Flavorful World’s Friday Fourplay offers up a bite-sized tidbit of info on each of the four food- and drink-related things we found most interesting each week.
The Pizza Button
A prototype has been constructed for a device that will enable a single button depression to order up between one and five Dominos pizzas for delivery right to your door without you having to log onto your computer or place a phone call. Called PiePal, this undoubted best possible usage of professional engineer time and resources is the work of D.C.-based iStrategyLabs, and they’re currently accepting beta tester applications. Sign up here to make the supreme sacrifice of chowing down on the most easily-acquired pizza you’ll ever eat. Do it in the name of science!
Via NPR The Salt
Akane Farms Pinching Eggs
Consumption of raw egg is a typical part of enjoying certain Japanese dishes. Tsumande Goran (translated as “pinching egg” or “Give it a pinch”) is the name of an egg with a yolk whose outer membrane is so strong, one can pick it up with one’s fingers and hold it. It’s currently on offer with a somewhat simple rice dish called Tamago Kake Gohan at a restaurant in Fukuoka prefecture by the name of Tamago Kake Gohanya Akane Nojo. The eggs, said to be fresh-tasting, are certified by Japan’s Ministry of Health and Welfare (a thing that should but probably won’t alleviate any of the concerns certain people reading this may have about the bacterial dangers of consuming raw foods.) Having eaten a few raw egg-topped Asian dishes in my time, I can’t say that I love either the taste or the texture that it imparts. If, however, I were offered a bowl of food crowned with an egg that apparently hails from the planet Krypton, I would be hard pressed to decline the experience.
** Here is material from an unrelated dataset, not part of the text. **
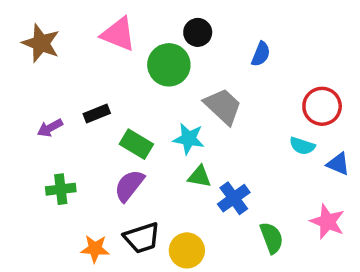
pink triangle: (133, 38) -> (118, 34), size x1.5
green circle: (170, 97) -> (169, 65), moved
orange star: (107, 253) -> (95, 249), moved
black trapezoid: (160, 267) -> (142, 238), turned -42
Optical Wine Grape Sorting
German scientists have developed an automated process of sorting wine grapes by quality. The technology will assess and sort the grapes by color (which corresponds to varying sugar levels in the grapes) as well as removing stems, insects, and leaves, its aim being to produce quality wines more affordably by reducing the necessity of manual harvesting. The “Grape Sort” won’t debut until around Autumn 2014, but is already showing great promise in its processing, and inspiring (my apologies for these next two words) grape expectations (again, sorry about that; couldn’t help myself. Tried. Couldn’t.) all around.
Via Inside Science
Canned Wine, ‘Cause Why Not?”
Intent on shaking up the experience of enjoying wine, Union Wine Company, headquartered in Oregon, has made it possible for you to drink your chosen nectar of the vine out of cans. Friendlier to the environment (not to mention more cost-effective) because the cans use less material, each can will hold an approximate two servings of wine. Despite obvious questions surrounding the long-term effects of such packaging on the overall quality of the wine, I can’t wait to get my hands on a can of this stuff (though any “shaking up” that should precede one opening a can would seem ill-advised. Poor phrasing, that was.)